Bisected stability regression in 6.6
From: matoro
Date:  Sat Nov 11 2023 - 01:31:42 EST
Hi Helge, I have bisected a regression in 6.6 which is causing userspace 
segfaults at a significantly increased rate in kernel 6.6.  There seems to be 
a pathological case triggered by the ninja build tool.  The test case I have 
been using is cmake with ninja backend to attempt to build the nghttp2 
package.  In 6.6, this segfaults, not at the same location every time, but 
with enough reliability that I was able to use it as a bisection regression 
case, including immediately after a reboot.  In the kernel log, these show up 
as "trap #15: Data TLB miss fault" messages.  Now these messages can and do 
show up in 6.5 causing segfaults, but never immediately after a reboot and 
infrequently enough that the system is stable.  With kernel 6.6 I am 
completely unable to build nghttp2 under any circumstances.

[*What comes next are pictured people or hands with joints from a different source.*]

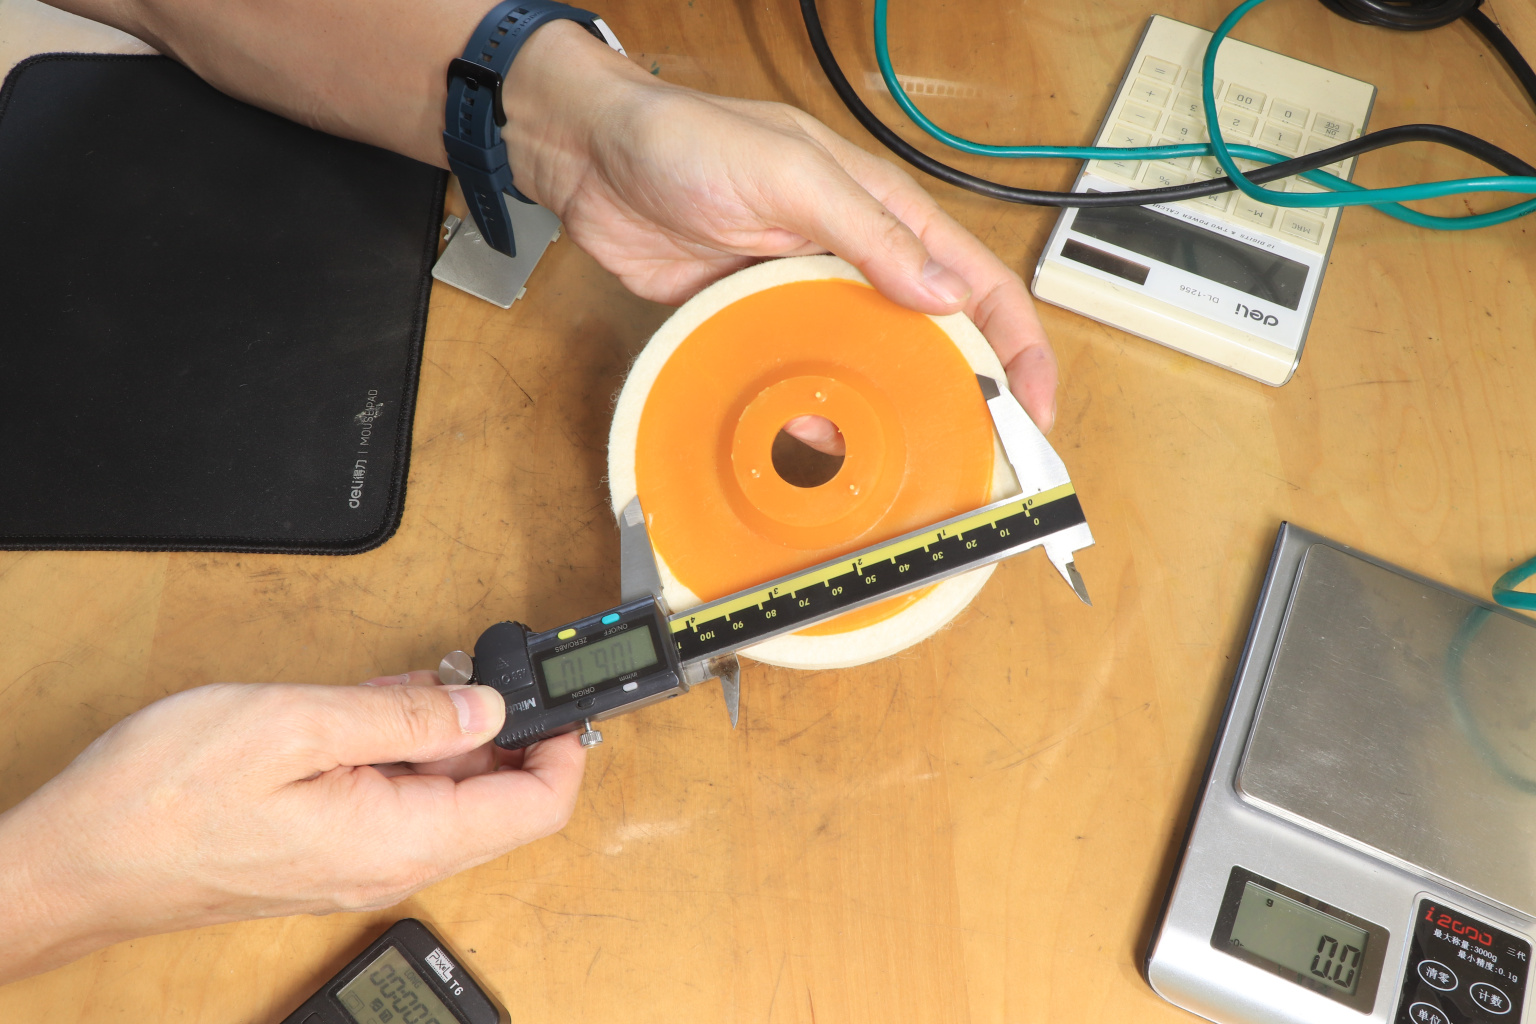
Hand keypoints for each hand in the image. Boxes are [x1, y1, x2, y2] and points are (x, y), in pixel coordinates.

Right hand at [0, 672, 582, 983]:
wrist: (76, 864)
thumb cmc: (162, 802)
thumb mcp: (297, 726)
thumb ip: (404, 716)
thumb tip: (483, 705)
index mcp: (401, 840)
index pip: (534, 809)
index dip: (563, 749)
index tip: (564, 696)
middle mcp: (391, 861)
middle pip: (497, 801)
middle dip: (508, 729)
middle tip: (490, 667)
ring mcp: (359, 858)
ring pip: (445, 793)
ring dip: (450, 732)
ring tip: (430, 676)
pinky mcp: (328, 846)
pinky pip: (397, 795)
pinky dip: (404, 746)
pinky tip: (382, 703)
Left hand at [506, 24, 1058, 434]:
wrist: (593, 161)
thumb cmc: (689, 141)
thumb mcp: (791, 175)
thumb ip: (869, 231)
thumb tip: (943, 293)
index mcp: (884, 213)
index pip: (978, 282)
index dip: (1020, 345)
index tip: (1034, 407)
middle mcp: (857, 258)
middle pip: (936, 334)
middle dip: (968, 391)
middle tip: (981, 456)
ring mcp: (808, 294)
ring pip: (872, 363)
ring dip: (893, 411)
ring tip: (907, 466)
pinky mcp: (757, 321)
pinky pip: (805, 375)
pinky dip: (817, 413)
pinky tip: (819, 445)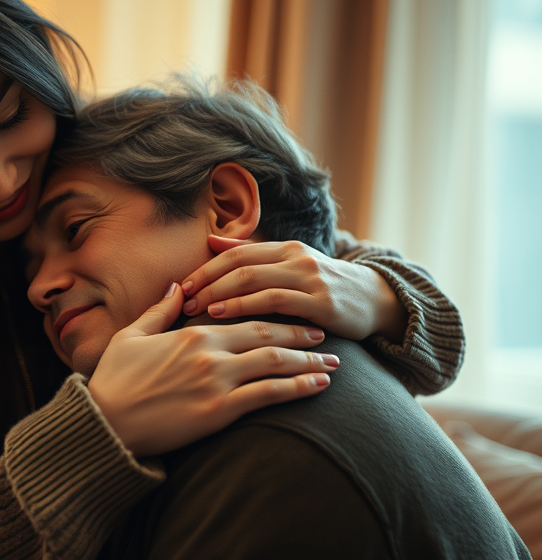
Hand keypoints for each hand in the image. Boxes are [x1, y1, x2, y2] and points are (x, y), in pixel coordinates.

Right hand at [87, 283, 336, 456]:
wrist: (105, 423)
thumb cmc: (114, 381)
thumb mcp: (131, 336)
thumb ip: (159, 311)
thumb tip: (176, 287)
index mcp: (192, 333)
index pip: (245, 318)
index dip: (277, 316)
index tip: (297, 318)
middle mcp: (210, 353)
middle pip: (268, 337)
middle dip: (302, 336)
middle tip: (325, 338)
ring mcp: (216, 382)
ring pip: (275, 363)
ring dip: (308, 363)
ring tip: (332, 366)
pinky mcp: (219, 411)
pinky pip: (268, 395)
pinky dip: (297, 388)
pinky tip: (317, 387)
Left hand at [181, 236, 406, 342]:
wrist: (376, 301)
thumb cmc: (324, 288)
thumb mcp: (290, 266)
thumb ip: (253, 255)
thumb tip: (212, 242)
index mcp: (284, 248)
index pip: (235, 252)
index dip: (206, 267)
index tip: (182, 285)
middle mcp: (295, 257)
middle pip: (239, 265)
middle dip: (207, 282)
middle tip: (183, 299)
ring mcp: (309, 278)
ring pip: (252, 280)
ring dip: (219, 295)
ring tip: (196, 309)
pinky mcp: (320, 301)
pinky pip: (274, 301)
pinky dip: (244, 307)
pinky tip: (223, 316)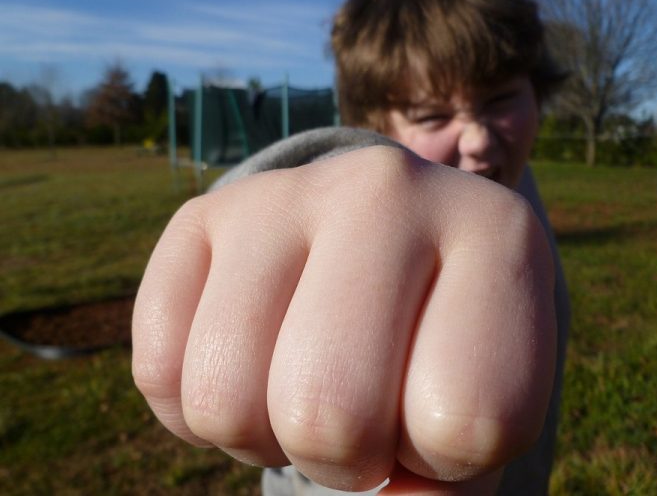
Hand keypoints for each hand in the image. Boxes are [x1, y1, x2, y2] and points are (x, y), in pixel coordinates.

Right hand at [132, 146, 555, 492]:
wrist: (391, 241)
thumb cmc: (443, 339)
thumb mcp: (487, 404)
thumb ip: (452, 479)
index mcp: (496, 236)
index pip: (468, 419)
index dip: (445, 457)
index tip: (439, 412)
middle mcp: (388, 191)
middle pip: (330, 412)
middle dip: (343, 455)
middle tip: (363, 415)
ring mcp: (286, 193)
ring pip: (225, 399)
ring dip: (265, 435)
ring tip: (306, 386)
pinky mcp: (205, 215)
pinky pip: (158, 370)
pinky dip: (196, 411)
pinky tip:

I have bisected this down to the following commit:
$ git bisect good
3033cd4307681c60db6d08f398a64484b36e0b0f is the first bad commit
commit 3033cd4307681c60db6d08f398a64484b36e0b0f
Author: Helge Deller <deller@xxxxxx>
Date:   Sat Aug 19 00:53:28 2023 +0200
    parisc: Use generic mmap top-down layout and brk randomization
    parisc uses a top-down layout by default that exactly fits the generic
    functions, so get rid of arch specific code and use the generic version
    by selecting ARCH_WANT_DEFAULT_TOPDOWN_MMAP_LAYOUT.
    Note that on parisc the stack always grows up and a "unlimited stack"
    simply means that the value as defined in 
CONFIG_STACK_MAX_DEFAULT_SIZE_MB
    should be used. So RLIM_INFINITY is not an indicator to use the legacy
    memory layout.
    Signed-off-by: Helge Deller <deller@xxxxxx>
 arch/parisc/Kconfig             | 17 +++++++++++++
 arch/parisc/kernel/process.c    | 14 -----------
 arch/parisc/kernel/sys_parisc.c | 54 
+----------------------------------------
 mm/util.c                       |  5 +++-
 4 files changed, 22 insertions(+), 68 deletions(-)
I have tried applying ad4aa06e1d92b06ed56c7240252927bd60632efe ("parisc: Add 
nop instructions after TLB inserts") on top of 6.6, but it does NOT fix the 
issue.
Let me know if there is anything I can answer on this.  I can provide full 
remote access with BMC if it would help.